Look below for the lines from the one with "ring dip: (349, 329)" to the one with "ring mcp: (456, 335)", and copy exactly those lines, both ends included.
===
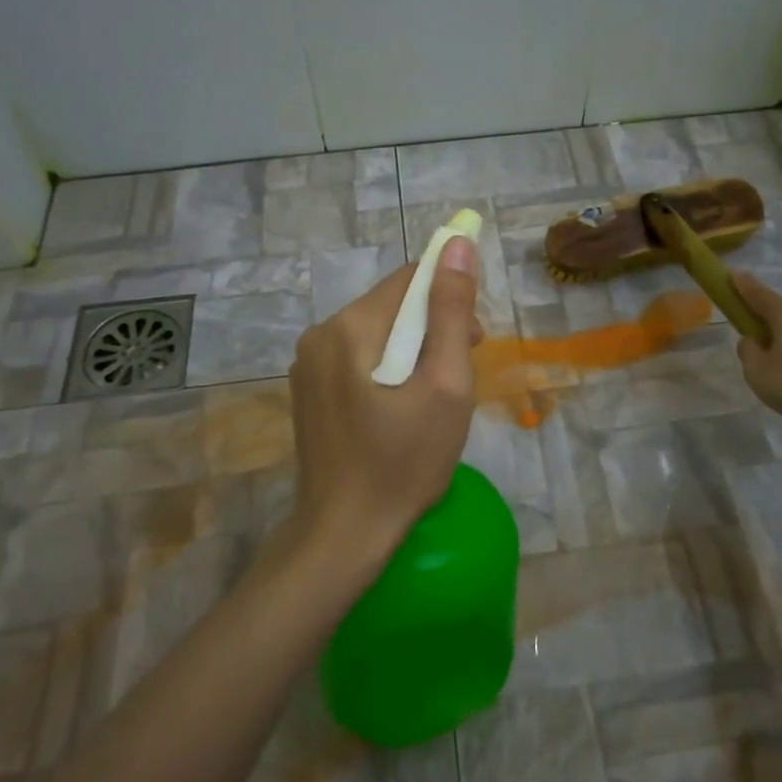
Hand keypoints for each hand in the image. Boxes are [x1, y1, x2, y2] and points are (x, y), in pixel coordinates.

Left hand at [283, 238, 482, 587]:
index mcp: (350, 327)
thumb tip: (457, 246)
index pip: (410, 279)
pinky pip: (358, 359)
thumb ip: (451, 312)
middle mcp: (320, 334)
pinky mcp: (308, 390)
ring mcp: (307, 364)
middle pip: (391, 306)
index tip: (474, 338)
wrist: (343, 535)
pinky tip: (402, 409)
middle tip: (460, 375)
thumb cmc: (404, 463)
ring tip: (434, 397)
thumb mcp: (444, 386)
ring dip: (413, 351)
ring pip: (376, 333)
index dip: (450, 295)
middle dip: (433, 328)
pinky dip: (388, 370)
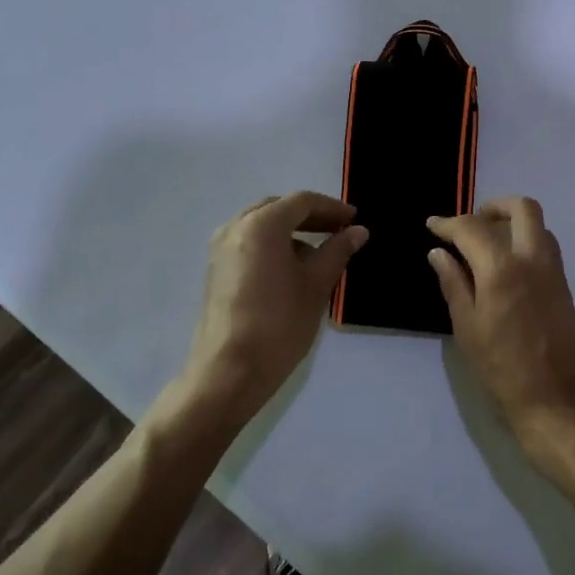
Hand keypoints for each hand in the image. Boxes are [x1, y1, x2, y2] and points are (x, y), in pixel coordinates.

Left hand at [181, 192, 366, 430]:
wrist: (228, 372)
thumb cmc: (279, 324)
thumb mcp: (316, 285)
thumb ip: (338, 251)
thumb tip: (358, 231)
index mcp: (261, 225)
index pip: (302, 202)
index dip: (332, 208)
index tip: (354, 220)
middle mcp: (236, 227)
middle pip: (279, 208)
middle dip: (311, 216)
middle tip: (339, 231)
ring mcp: (221, 249)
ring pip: (262, 225)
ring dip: (291, 231)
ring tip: (320, 252)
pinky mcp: (216, 270)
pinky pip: (249, 243)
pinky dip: (273, 245)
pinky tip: (292, 269)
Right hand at [427, 198, 574, 464]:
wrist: (556, 402)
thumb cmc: (502, 370)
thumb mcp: (467, 328)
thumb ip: (453, 284)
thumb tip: (439, 253)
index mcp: (502, 269)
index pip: (472, 228)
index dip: (448, 223)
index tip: (432, 225)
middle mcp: (533, 259)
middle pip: (522, 208)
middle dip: (493, 207)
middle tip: (471, 224)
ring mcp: (554, 271)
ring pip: (538, 225)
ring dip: (513, 223)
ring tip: (486, 245)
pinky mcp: (564, 286)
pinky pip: (546, 246)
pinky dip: (525, 241)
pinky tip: (505, 267)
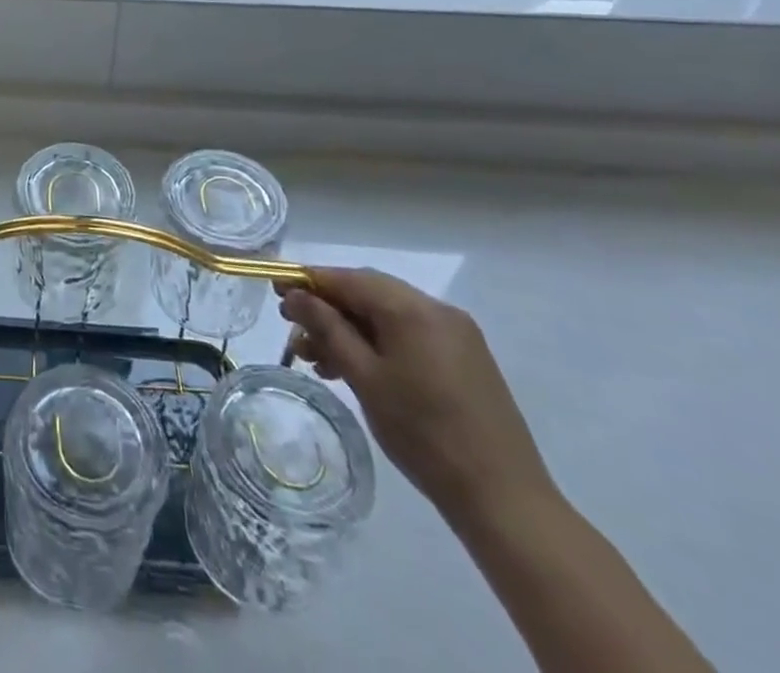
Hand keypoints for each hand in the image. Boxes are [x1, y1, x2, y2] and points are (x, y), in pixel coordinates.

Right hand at [280, 268, 554, 529]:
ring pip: (387, 315)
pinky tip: (355, 369)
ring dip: (349, 329)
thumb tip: (296, 295)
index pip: (347, 279)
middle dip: (327, 307)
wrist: (504, 500)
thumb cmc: (424, 434)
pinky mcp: (465, 359)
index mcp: (412, 309)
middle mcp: (437, 310)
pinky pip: (408, 335)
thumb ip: (327, 329)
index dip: (307, 281)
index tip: (275, 290)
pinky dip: (377, 343)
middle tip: (293, 328)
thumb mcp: (364, 378)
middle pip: (368, 292)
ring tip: (317, 358)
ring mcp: (456, 335)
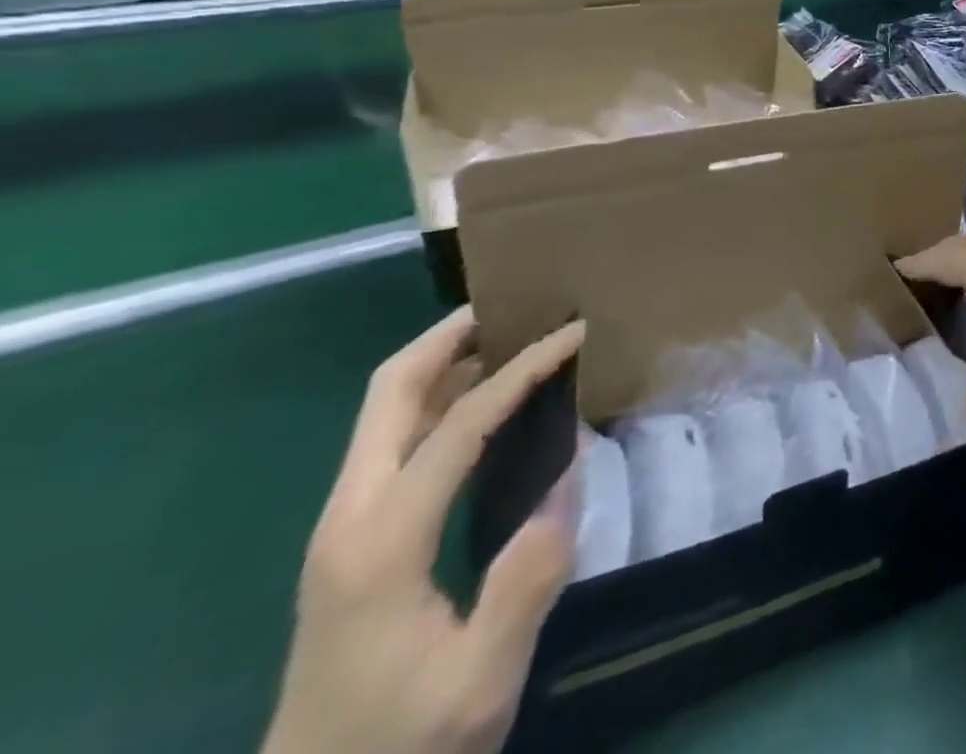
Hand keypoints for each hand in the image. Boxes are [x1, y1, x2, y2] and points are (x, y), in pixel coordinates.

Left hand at [261, 309, 586, 753]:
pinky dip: (441, 398)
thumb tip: (569, 478)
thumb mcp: (479, 682)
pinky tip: (486, 404)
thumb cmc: (398, 747)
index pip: (460, 422)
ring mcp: (343, 526)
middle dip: (453, 334)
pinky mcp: (352, 539)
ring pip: (387, 410)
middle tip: (518, 302)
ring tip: (512, 336)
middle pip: (391, 392)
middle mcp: (349, 516)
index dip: (523, 368)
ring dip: (446, 360)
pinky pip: (395, 440)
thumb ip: (528, 580)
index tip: (576, 332)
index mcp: (380, 542)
===
- [ANSWER BELOW]
ring dip: (349, 329)
thumb tip: (296, 295)
index pip: (347, 279)
middle dip: (327, 307)
wrist: (504, 500)
thumb cmc: (424, 434)
pinky mcp: (465, 359)
index mcp: (412, 309)
middle mcp: (437, 310)
pinky pip: (408, 335)
thumb ip: (327, 329)
index dip: (307, 281)
index tip: (275, 290)
pinky dip: (377, 343)
middle tip: (293, 328)
thumb mcp: (364, 378)
middle pip: (368, 292)
ring tip: (317, 358)
ring mcp: (456, 335)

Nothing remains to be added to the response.